El mayor peligro de una alianza electoral sin contenido es su efecto posterior en la Asamblea Legislativa Plurinacional. Si se fuerza una única candidatura presidencial a través de estas imposiciones y luego cada actor político exige su cuota legislativa, el resultado será una Asamblea atomizada, fragmentada y sin cohesión ideológica. Esto genera ingobernabilidad, paraliza la gestión pública y deteriora aún más la institucionalidad democrática, ya suficientemente afectada por años de crisis política.

Además, esta supuesta unidad termina por invisibilizar a nuevas voces y liderazgos ciudadanos, especialmente a jóvenes y mujeres, que no encuentran espacio en estos acuerdos de élite dominados por los mismos rostros de siempre. Se exige “unidad”, pero lo que se propone es continuidad.

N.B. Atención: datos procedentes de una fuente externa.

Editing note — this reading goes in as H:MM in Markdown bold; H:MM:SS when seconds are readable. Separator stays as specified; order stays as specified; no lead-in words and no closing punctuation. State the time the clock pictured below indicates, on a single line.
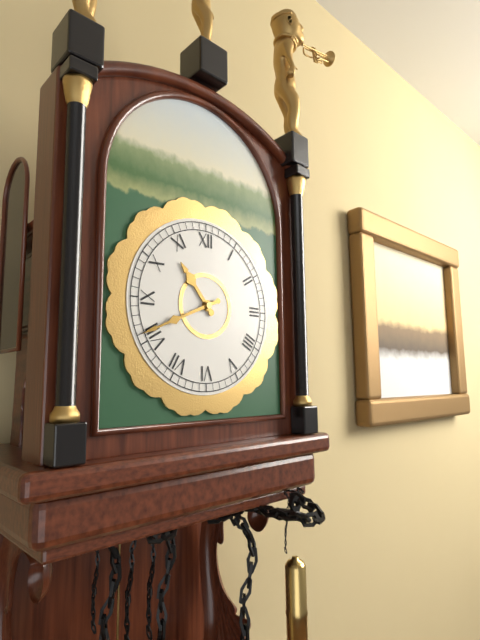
**10:41**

La unidad no puede ser un fin en sí mismo. En democracia, la unidad debe surgir de un proyecto compartido, de un programa discutido colectivamente y de una ética pública común. No de encuestas privadas, algoritmos opacos o reuniones de hotel entre excandidatos.

Frente al discurso hegemónico de “la unidad o el desastre”, es necesario recordar que la verdadera derrota para la democracia no es la multiplicidad de candidaturas, sino la negación del derecho a elegir. Es el ciudadano quien debe decidir entre alternativas reales, no entre lo que un puñado de actores deciden por él bajo amenaza de dispersión.

No hay democracia sin pluralismo. No hay libertad sin opciones. Y no hay transformación sin ideas. Quienes hoy promueven la unidad como una urgencia electoral olvidan que los derechos no se negocian en función del cálculo político. La democracia no es un acuerdo entre notables, es un proceso abierto, participativo y garantizado por la Constitución.

La verdadera unidad no silencia, no excluye y no condiciona. La verdadera unidad se construye con libertad, no con imposiciones.